Metamath Proof Explorer

Theorem bj-rexvw

Description: A weak version of rexv not using ax-ext (nor df-cleq , df-clel , df-v ), and only core FOL axioms.

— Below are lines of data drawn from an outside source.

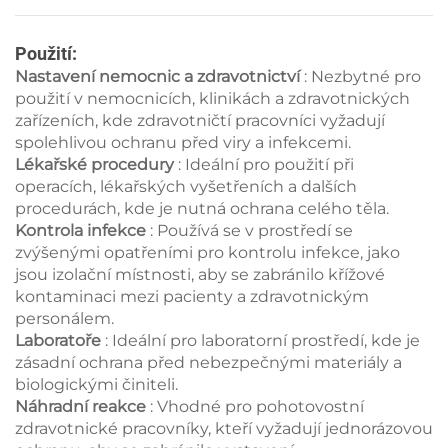
Použití:
Nastavení nemocnic a zdravotnictví
: Nezbytné pro
použití v nemocnicích, klinikách a zdravotnických
zařízeních, kde zdravotničtí pracovníci vyžadují
spolehlivou ochranu před viry a infekcemi.
Lékařské procedury
: Ideální pro použití při
operacích, lékařských vyšetřeních a dalších
procedurách, kde je nutná ochrana celého těla.
Kontrola infekce
: Používá se v prostředí se
zvýšenými opatřeními pro kontrolu infekce, jako
jsou izolační místnosti, aby se zabránilo křížové
kontaminaci mezi pacienty a zdravotnickým
personálem.
Laboratoře
: Ideální pro laboratorní prostředí, kde je
zásadní ochrana před nebezpečnými materiály a
biologickými činiteli.
Náhradní reakce
: Vhodné pro pohotovostní
zdravotnické pracovníky, kteří vyžadují jednorázovou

See also bj-ralvw . (Contributed by BJ, 16-Jun-2019) (Proof modification is discouraged.)

		Ref	Expression
	Hypothesis	bj-rexvw.1	⊢ 𝜓
	Assertion	bj-rexvw	⊢ ( ∃ 𝑥 ∈ { 𝑦 ∣ 𝜓 } 𝜑 ↔ ∃ 𝑥 𝜑 )

Proof

Step	Hyp	Ref	Expression
1		bj-rexvw.1	⊢ 𝜓
2		df-rex	⊢ ( ∃ 𝑥 ∈ { 𝑦 ∣ 𝜓 } 𝜑 ↔ ∃ 𝑥 ( 𝑥 ∈ { 𝑦 ∣ 𝜓 } ∧ 𝜑 ) )
3	1	vexw	⊢ 𝑥 ∈ { 𝑦 ∣ 𝜓 }
4	3	biantrur	⊢ ( 𝜑 ↔ ( 𝑥 ∈ { 𝑦 ∣ 𝜓 } ∧ 𝜑 ) )
5	4	exbii	⊢ ( ∃ 𝑥 𝜑 ↔ ∃ 𝑥 ( 𝑥 ∈ { 𝑦 ∣ 𝜓 } ∧ 𝜑 ) )
6	2 5	bitr4i	⊢ ( ∃ 𝑥 ∈ { 𝑦 ∣ 𝜓 } 𝜑 ↔ ∃ 𝑥 𝜑 )